What makes a bartender professional?
Is it that bar skills are better respected now than in the recent past? Is it the enormous amount of time and energy that goes into achieving a national level of success? Is it the number of awards, or the loyalty of one’s following, or the level of accolades shared in the media?
Watching bartenders get their due from customers, media and the industry itself has been interesting to watch. The respect bestowed on those who hung in there through the dark days must be edifying, but even though the restaurant and bar industry has embraced the changes wrought by the recent revolutionaries, most bartenders would have a hard time passing any reasonable test generally agreed upon by society for professional status.
Why? Medical insurance. I thought about this when I heard last week of Murray Stenson’s situation.
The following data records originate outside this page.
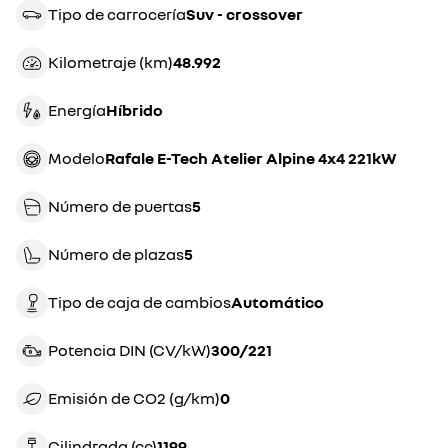
Tipo de carrocería
suv - crossover
Kilometraje (km)
48.992
Energía
híbrido
Modelo
Rafale E-Tech Atelier Alpine 4x4 221kW
Número de puertas
5
Número de plazas
5
Tipo de caja de cambios
automático
Potencia DIN (CV/kW)
300/221
Emisión de CO2 (g/km)
0
Cilindrada (cc)
1199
Pacific Northwest bar legend Stenson, recipient of the “Tales of the Cocktail” best bartender award two years ago, has a heart ailment that prevents him from working in his profession, according to the website MurrayAid.
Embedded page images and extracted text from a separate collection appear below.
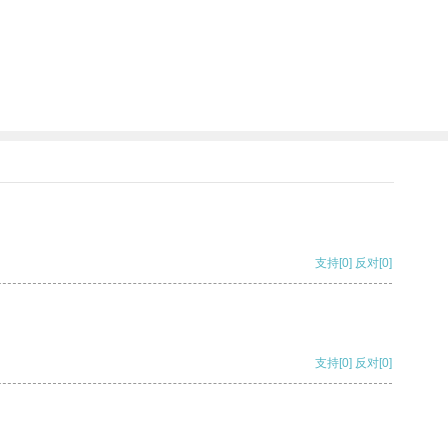
支持
[0]
反对
[0]
支持
[0]
反对
[0]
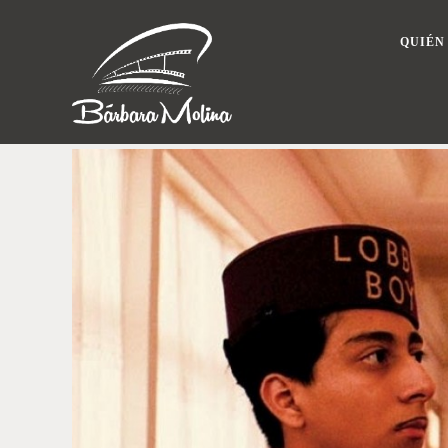
QUIÉN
Friends and fans have taken up the effort to help Stenson through what must be a difficult time, and already the donations are flowing as word spreads. And nothing I write here should be considered anything like commentary about him or his situation – I don’t know him personally, nor anything about his plight beyond what I read at the site.
Instead, finding out about his condition made me realize, not for the first time, that much of the talk about the elevation of the bartender’s status and reputation in the restaurant and bar business is just that; talk. I have no idea what percentage of bartenders are covered by medical insurance, either through employers or on their own, but chances are it’s very, very low.
On the night of my last bar fight, when the angel-dusted former employee who’d started the brawl by tossing stools decided as I hauled him out the door to make his last stand by latching onto my thigh with his teeth, I was the hit of the emergency room - “Human bites are the worst,” the nursing and medical students all were told as they filed past in the dozens for a peak at my wound. But that didn’t mean there’d be no bill.
However, my employer had offered a reasonable policy, one I could afford and paid for, though I frequently wondered why I, as a 34 year old in good health, was bothering. That night, I knew.
There are too many cases of bartenders falling off bikes or being mugged or hit by cars who haven’t bothered, because the costs are so high, because their employers don’t offer anything reasonable, or because, like most people my age the night of that tussle, I thought I was invulnerable.
Blame for the situation must be laid at many doors, not only of the bar and restaurant industry in which an ever-shifting employee base makes the case that the cost and paperwork involved in supplying health care can be ruinous. Bartenders themselves must begin to decide what “professional” really means.
Just one example: working two nights at one bar, a third at another and then picking up some brand ambassador, catering or consulting work, might keep a bartender’s interest level high and expand his knowledge of the business, but that migrant laborer work pattern makes it difficult to be part of an insurance pool. Being self-employed without having access to a partner’s or a family medical plan is a tight rope walk, one in which the only reward is not falling off.
It seems the Affordable Health Care Act is unlikely to resolve the problem for many food service professionals, especially those who don’t establish a regular gig. Even those with a reliable job will still have problems paying for insurance, as will small employers in keeping up with the paperwork and increased costs. But being able to raise a family secure in the knowledge that your career affords you the income and the opportunity to pay for their medical insurance seems to me to be something a professional takes for granted.
Perhaps this is an issue for the United States Bartender’s Guild or their local chapters – perhaps they’ve even addressed this. But I can't remember seeing this often addressed at any conference, so maybe bartenders don’t really care about it. Here's my take - Bartenders have already revolutionized the beverage alcohol and restaurant industries in the past ten years, through their curiosity, diligence and dedication, and for that they deserve more than praise – for that, and for the daily grind they put in to keep the bar and restaurant business an engine of the American economy, they deserve to be treated one way or another like, well, professionals.